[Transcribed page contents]
###

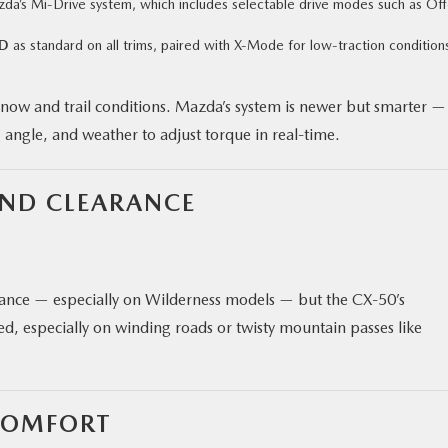
da’s Mi‑Drive system, which includes selectable drive modes such as Off
WD
as standard on all trims, paired with X‑Mode for low-traction condition
snow and trail conditions. Mazda’s system is newer but smarter —
g angle, and weather to adjust torque in real-time.
UND CLEARANCE
rance — especially on Wilderness models — but the CX‑50’s
d, especially on winding roads or twisty mountain passes like
COMFORT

###

Gather every line of the listing that contains the word "system".

da’s Mi‑Drive system, which includes selectable drive modes such as Off
snow and trail conditions. Mazda’s system is newer but smarter —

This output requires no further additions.